FIONA Elsing of Swan View believes she is a victim of Robodebt who has never been compensated, while Services Australia says “a very small number of former customers are still owed a refund.”
Ms Elsing said she is not considered to be a Robodebt victim as she got a debt adjustment on the basis of her payslips, which is why she believes she hasn’t been reimbursed, and is also why she believes she may not be counted amongst the statistics of victims.
She believes she is not the only one who is yet to receive any compensation because of this circumstance as well.
Ms Elsing said she always followed Centrelink’s rules to a tee, but said in 2016 her problems began.
“I reported my earnings, every fortnight, and I got paid my little bit,” she said.
Ms Elsing said she was out of work for most of the year due to sickness, and then to her surprise she got a letter from Centrelink which said she had a debt for $1600 – a debt she said was raised using her ATO income information.
“I absolutely freaked out. I’m on the dole, I have no savings, I’m a single woman, I don’t have a husband to fall back on, and they’re telling me I owe them $1600,” she said.
Ms Elsing said she was in contact with Centrelink as soon as the notice come in an attempt to sort out the debt.
“I couldn’t see where I’d gone wrong, I’d reported my income, like I had for the previous three years! – I did nothing different,” she said.
“So, I went down there, and they couldn’t really explain it – they were very evasive, and they said ‘you mustn’t have reported.’
“And I said, ‘if I don’t report I don’t get your pathetic amount of money,’ so I did report.
“I know how to fill in the forms, because I’ve been doing it for three years!” she said.
Ms Elsing said she successfully appealed the debt through the use of her payslips, and had the amount reduced.
From that, a few months passed by, before Centrelink again contacted her and explained that they were going to take her to a debt collector.
She said they wanted $400 out of her, and after begrudgingly accepting, as she was back in full time work, she paid back the money.
Ms Elsing said she applied to be a part of the class action. She got back in contact with Centrelink, who informed her she wasn’t eligible for reimbursement as her debt was adjusted on the basis of her pay.
“So, I rang Centrelink again, and they said ‘oh no, you don’t get anything, because we adjusted your debt on the basis of your payslips – so you don’t get anything.’
“So, how can I be working and pretty much not earning much – for three years – and it’s all fine, and then the last year, all of a sudden, I owe them all this money, and to this day, I haven’t got that $400 back!” she said.
Services Australia was contacted for comment and directed Echo News to their website for information about Robodebt.

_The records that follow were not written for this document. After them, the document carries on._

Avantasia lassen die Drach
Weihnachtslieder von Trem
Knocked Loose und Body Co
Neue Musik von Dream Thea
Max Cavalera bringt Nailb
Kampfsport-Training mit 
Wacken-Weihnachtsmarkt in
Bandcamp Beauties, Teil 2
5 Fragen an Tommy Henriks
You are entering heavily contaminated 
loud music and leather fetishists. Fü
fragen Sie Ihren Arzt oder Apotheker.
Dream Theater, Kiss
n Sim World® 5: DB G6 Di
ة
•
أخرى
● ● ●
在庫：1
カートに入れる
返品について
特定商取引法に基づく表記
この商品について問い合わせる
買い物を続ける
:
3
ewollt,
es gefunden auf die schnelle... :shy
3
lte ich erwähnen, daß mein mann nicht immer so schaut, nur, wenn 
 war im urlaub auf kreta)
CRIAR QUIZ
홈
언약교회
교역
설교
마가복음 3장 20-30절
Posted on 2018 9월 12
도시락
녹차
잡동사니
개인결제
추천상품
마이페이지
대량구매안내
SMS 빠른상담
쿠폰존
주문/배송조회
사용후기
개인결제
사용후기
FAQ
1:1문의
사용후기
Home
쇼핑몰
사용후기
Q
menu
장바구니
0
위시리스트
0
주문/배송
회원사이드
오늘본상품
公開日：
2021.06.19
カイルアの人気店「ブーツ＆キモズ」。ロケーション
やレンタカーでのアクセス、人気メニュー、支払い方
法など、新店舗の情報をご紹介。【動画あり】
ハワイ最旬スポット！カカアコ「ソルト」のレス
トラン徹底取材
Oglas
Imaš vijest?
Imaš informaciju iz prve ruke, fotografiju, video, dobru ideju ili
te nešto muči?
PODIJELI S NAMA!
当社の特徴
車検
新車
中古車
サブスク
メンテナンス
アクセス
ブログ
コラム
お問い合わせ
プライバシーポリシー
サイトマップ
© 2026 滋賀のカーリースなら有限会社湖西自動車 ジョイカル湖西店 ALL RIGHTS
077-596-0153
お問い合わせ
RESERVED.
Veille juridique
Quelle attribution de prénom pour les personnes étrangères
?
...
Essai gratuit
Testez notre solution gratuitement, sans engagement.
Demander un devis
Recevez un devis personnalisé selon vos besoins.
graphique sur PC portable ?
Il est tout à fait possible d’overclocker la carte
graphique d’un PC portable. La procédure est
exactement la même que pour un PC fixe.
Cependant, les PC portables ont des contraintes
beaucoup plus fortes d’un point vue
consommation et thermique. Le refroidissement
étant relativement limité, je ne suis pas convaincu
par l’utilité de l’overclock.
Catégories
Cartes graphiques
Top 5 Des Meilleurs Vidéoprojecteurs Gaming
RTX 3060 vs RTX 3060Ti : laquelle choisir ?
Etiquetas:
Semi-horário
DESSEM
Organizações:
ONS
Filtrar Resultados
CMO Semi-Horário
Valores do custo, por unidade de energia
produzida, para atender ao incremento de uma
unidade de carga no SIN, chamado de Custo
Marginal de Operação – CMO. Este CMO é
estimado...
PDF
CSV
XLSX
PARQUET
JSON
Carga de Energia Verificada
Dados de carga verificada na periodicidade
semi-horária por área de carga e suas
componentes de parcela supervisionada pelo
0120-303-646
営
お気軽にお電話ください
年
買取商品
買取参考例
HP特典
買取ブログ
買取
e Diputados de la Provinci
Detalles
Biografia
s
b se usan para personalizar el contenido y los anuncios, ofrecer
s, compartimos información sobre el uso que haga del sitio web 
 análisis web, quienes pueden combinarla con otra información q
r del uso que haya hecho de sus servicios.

Services Australia website states that a Robodebt was a debt raised using average ATO income information. It also states that not every Centrelink debt is a Robodebt.
The website states that those who haven’t received a refund may be because Services Australia does not have their current contact information or bank account details.
The Services Australia website states that those who are owed a refund are those whose debts were raised through averaged ATO income information, the debt was issued through their income compliance program between July 2015 and November 19, 2019, and some or all of that debt had to have been repaid.
Those who are not eligible for a refund are those whose debts were later recalculated through their payslips.
The Service Australia website states other categories of non-eligibility for the class action settlement included debts that weren’t based on average ATO information, and those who also made no repayments, as their debts were zeroed.
The Commonwealth and Gordon Legal settled the Robodebt class action with the Federal Court approving the settlement on June 11, 2021, with eligible class action members receiving payment in September 2022.